* ACTION ITEM *
The entries are to be repeated exactly, with all pictures omitted.

##### PROVIDED INFORMATION

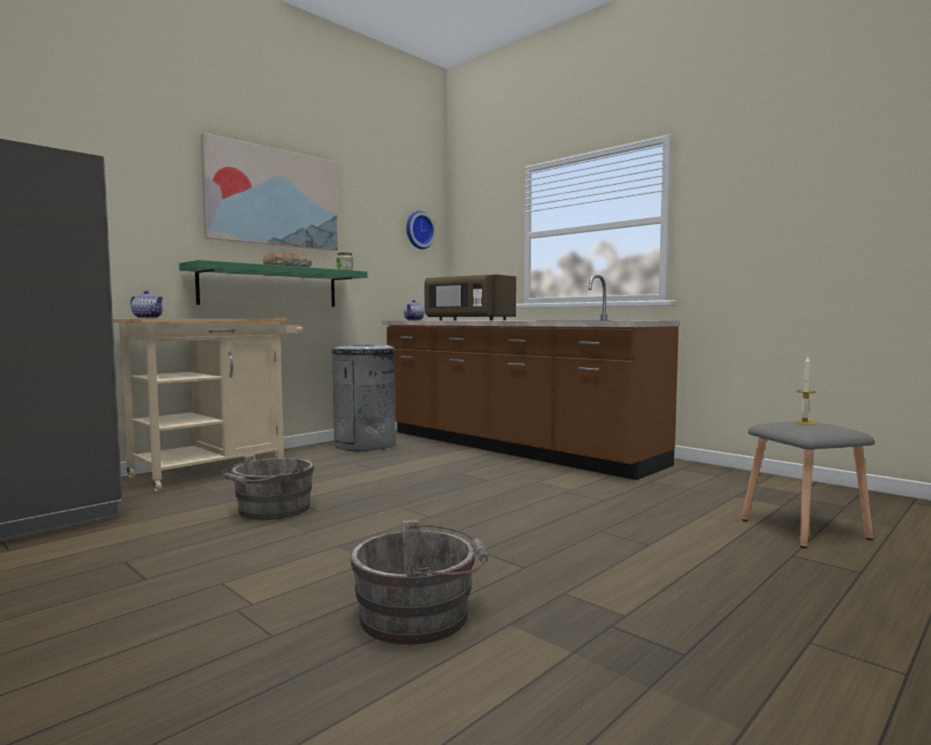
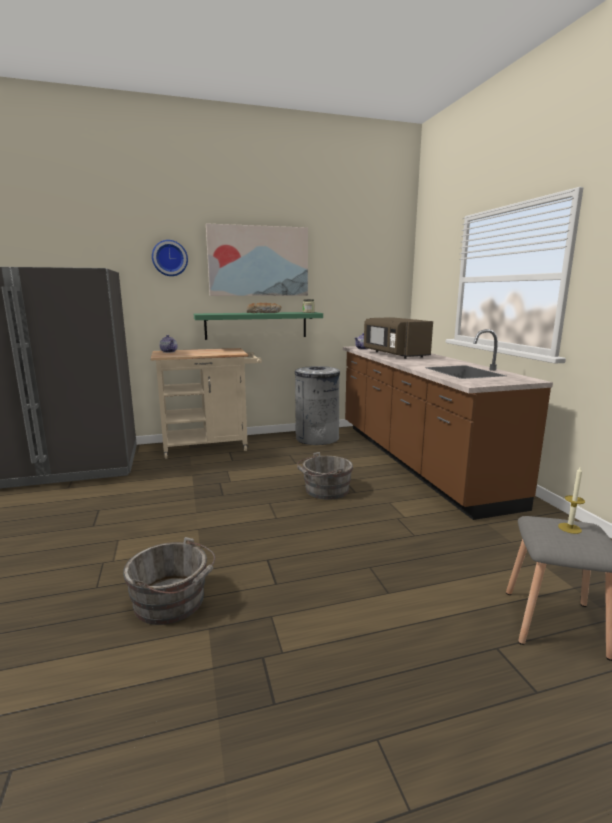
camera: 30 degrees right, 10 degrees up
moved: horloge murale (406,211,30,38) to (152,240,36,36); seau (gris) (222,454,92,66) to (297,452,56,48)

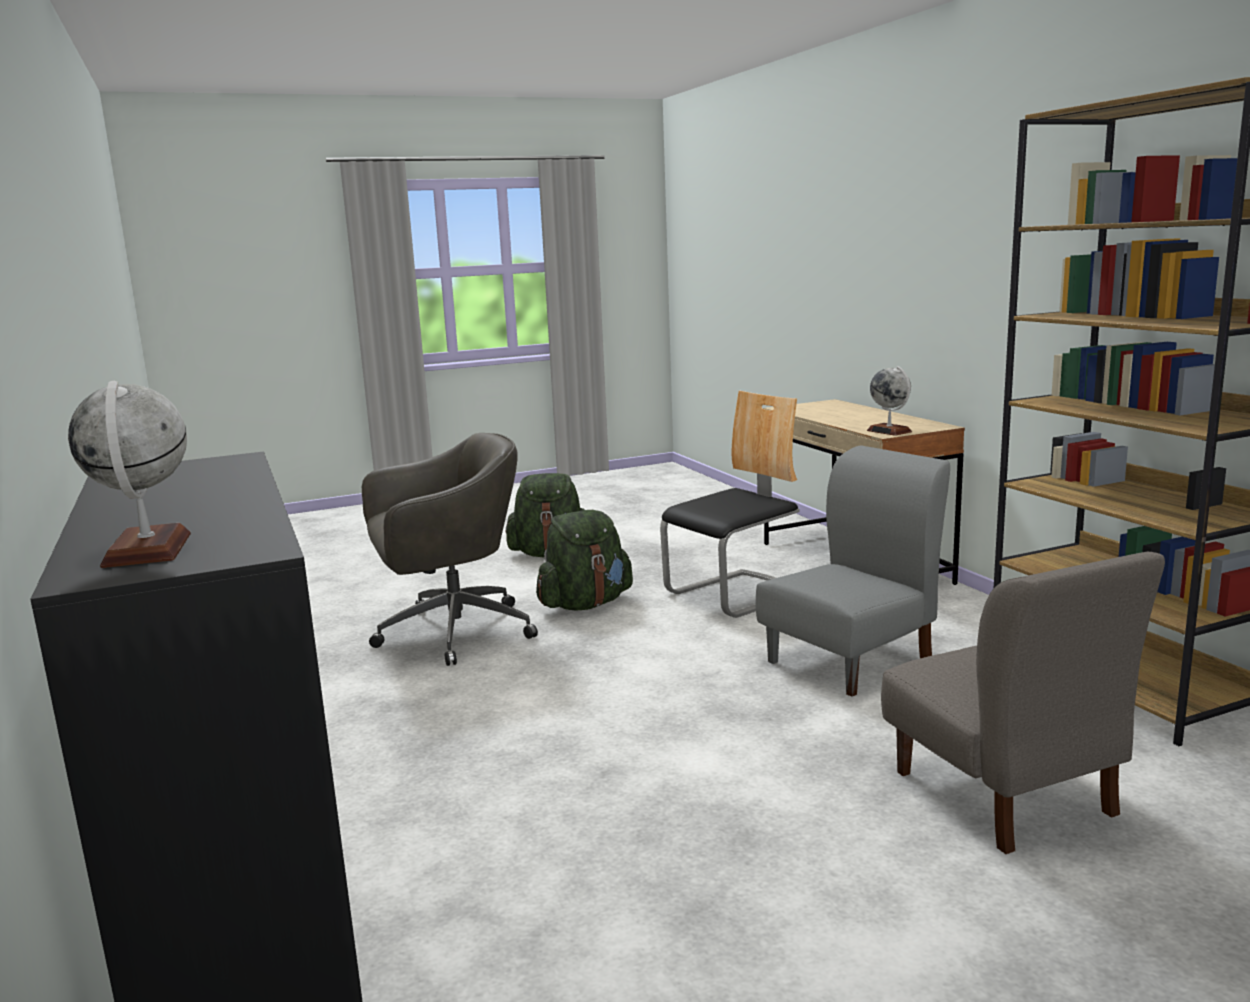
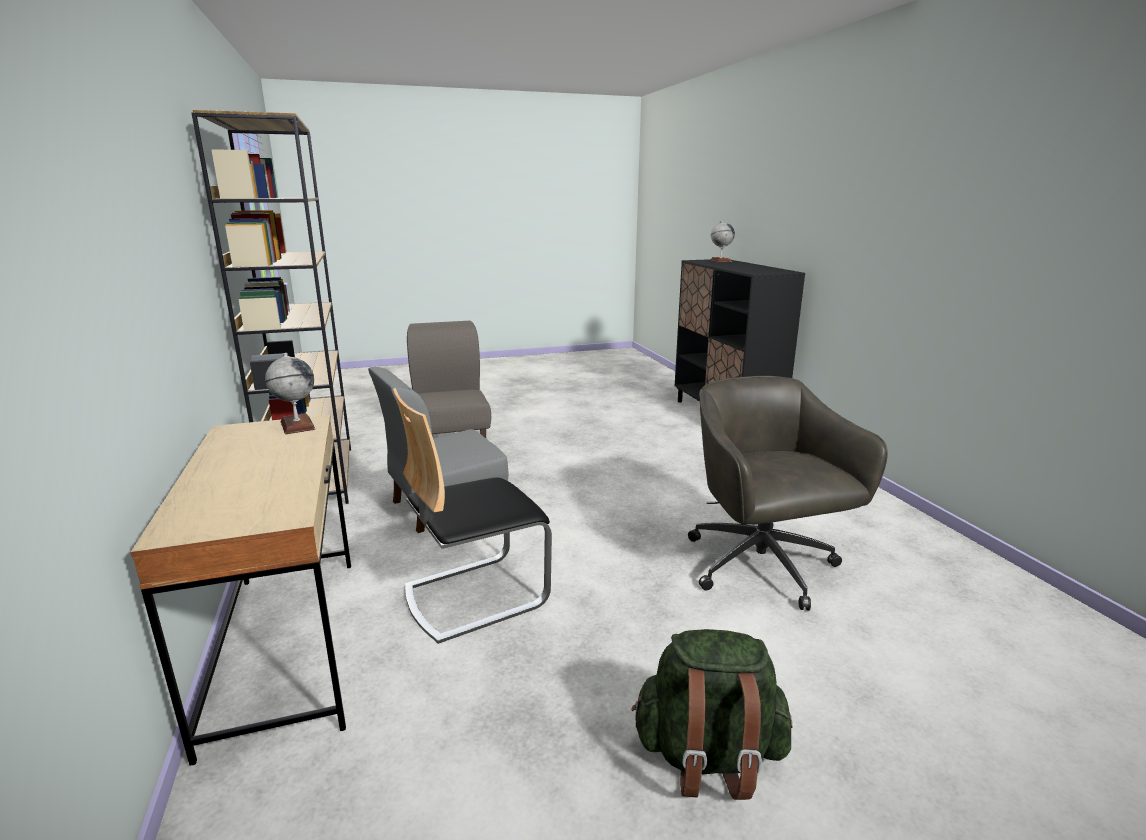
camera: 175 degrees left, 5 degrees up
removed: sac à dos (vert) (536,510,97,101)
turned: chaise de bureau (gris) (362,433,176,233) = (688,376,200,235) 90 degrees clockwise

##########

* EXERCISE SOLUTION *
camera: 30 degrees right, 10 degrees up
moved: horloge murale (406,211,30,38) to (152,240,36,36); seau (gris) (222,454,92,66) to (297,452,56,48)

camera: 175 degrees left, 5 degrees up
removed: sac à dos (vert) (536,510,97,101)
turned: chaise de bureau (gris) (362,433,176,233) = (688,376,200,235) 90 degrees clockwise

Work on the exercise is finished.